Bug 1506680

Summary: Anaconda Fails to Wipe/Remove Existing Disks with Some Types of LVM Metadata
Product: Red Hat Enterprise Linux 7 Reporter: Will Foster <wfoster>
Component: python-blivetAssignee: Blivet Maintenance Team <blivet-maint-list>
Status: CLOSED WONTFIX QA Contact: Release Test Team <release-test-team-automation>
Severity: unspecified Docs Contact:
Priority: unspecified    
Version: 7.4CC: bengland, bmarson, jcall, jharriga, jkonecny, wfoster, zkabelac
Target Milestone: rc   
Target Release: ---   
Hardware: x86_64   
OS: Linux   
Whiteboard:
Fixed In Version: Doc Type: If docs needed, set a value
Doc Text:
Story Points: ---
Clone Of: Environment:
Last Closed: 2021-01-15 07:44:15 UTC Type: Bug
Regression: --- Mount Type: ---
Documentation: --- CRM:
Verified Versions: Category: ---
oVirt Team: --- RHEL 7.3 requirements from Atomic Host:
Cloudforms Team: --- Target Upstream Version:
Embargoed:
Attachments:
Description Flags
Anaconda Log
none
More anaconda logs
none
Anaconda debug logs none

Description Will Foster 2017-10-26 14:23:24 UTC
Created attachment 1343782 [details]
Anaconda Log

Description of problem:

While trying to kickstart and install RHEL on disks with certain types of existing LVM metadata Anaconda will fail.

This is evident in previous deployments that might use GlusterFS or Ceph that construct certain types of LVM metadata on disk.

Manually running the following will fix this, but it requires manual intervention and then subsequent kickstart will complete.
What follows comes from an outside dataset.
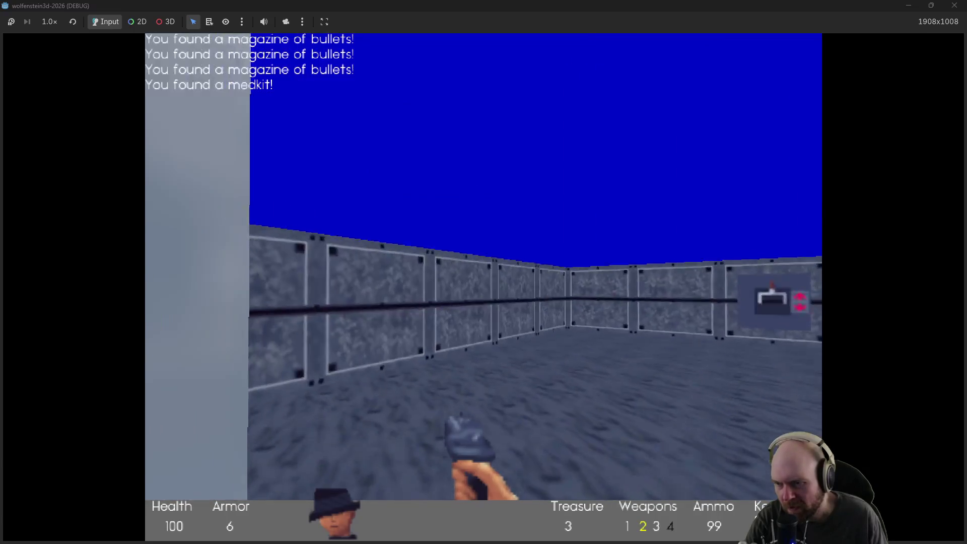
key(Right)
key(ctrl)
pvremove /dev/* --force -y
for disk in $(ls /dev/{sd*,nv*}); do wipefs -a -f $disk; done

We currently use the following in our kickstarts to wipe disks prior but this doesn't seem to help

--snip--
zerombr
clearpart --all --initlabel
--snip--


Steps to Reproduce:
1. Deploy Ceph or some combination of Ceph + GlusterFS
2. Try to kickstart the existing machine/disks 

Actual results:

Anaconda fails (see attached logs)


Expected results:

Kickstart as usual.


Additional info:

Comment 2 Will Foster 2017-10-26 14:24:02 UTC
Created attachment 1343783 [details]
More anaconda logs

Comment 3 Will Foster 2017-10-26 14:25:39 UTC
Additional note:  Attempts for just pvremove complain:

--snip--
[anaconda root@c07-h25-6048r ~]# pvremove /dev/* --force --force -y
  WARNING: Unrecognised segment type cache-pool+METADATA_FORMAT
  Can't open /dev/loop0 exclusive
--snip--

Comment 5 Jiri Konecny 2017-10-27 08:03:20 UTC
This is storage specific bug. Changing components to our storage library.
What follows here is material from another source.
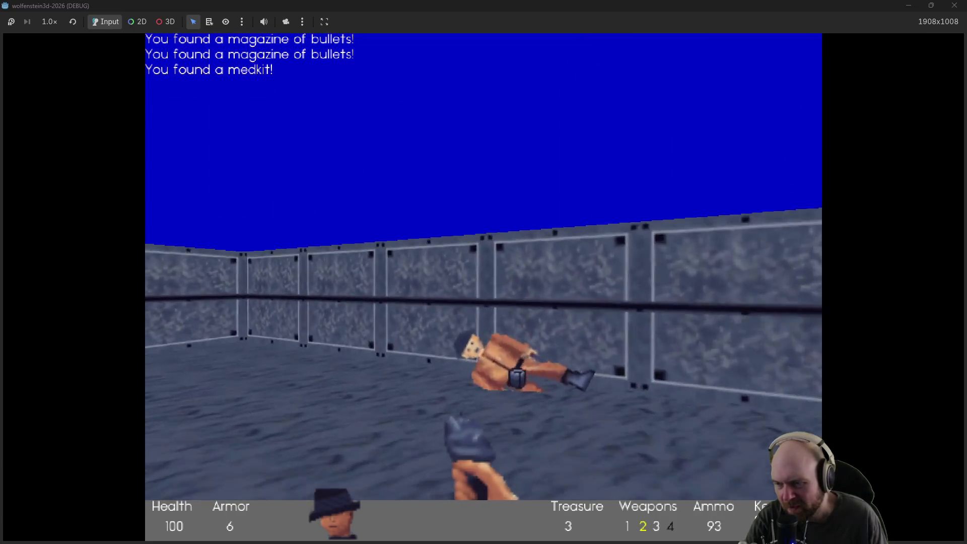
Grab the ammo, hit the elevator switch, dismiss the stats screen and stop the game
key(Up)
key(Left)
key(Up)
key(space)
Comment 6 Vratislav Podzimek 2017-10-27 08:05:21 UTC
Please attach the /tmp/program.log file from the installation. That should tell us what happened.

Comment 7 Will Foster 2017-10-27 12:50:20 UTC
Created attachment 1344302 [details]
Anaconda debug logs

Attaching anaconda debug logs, I am not sure if I have program.log but this is quite exhaustive so hopefully will provide some more useful info.

I'm still digging up exactly what this particular host was doing prior to attempting kickstart which would have laid down the LVM metadata.

Unfortunately we don't have this machine available for debugging.

Comment 9 John Harrigan 2017-10-27 16:55:35 UTC
Those dm-cache LVMs were created by an ansible playbook.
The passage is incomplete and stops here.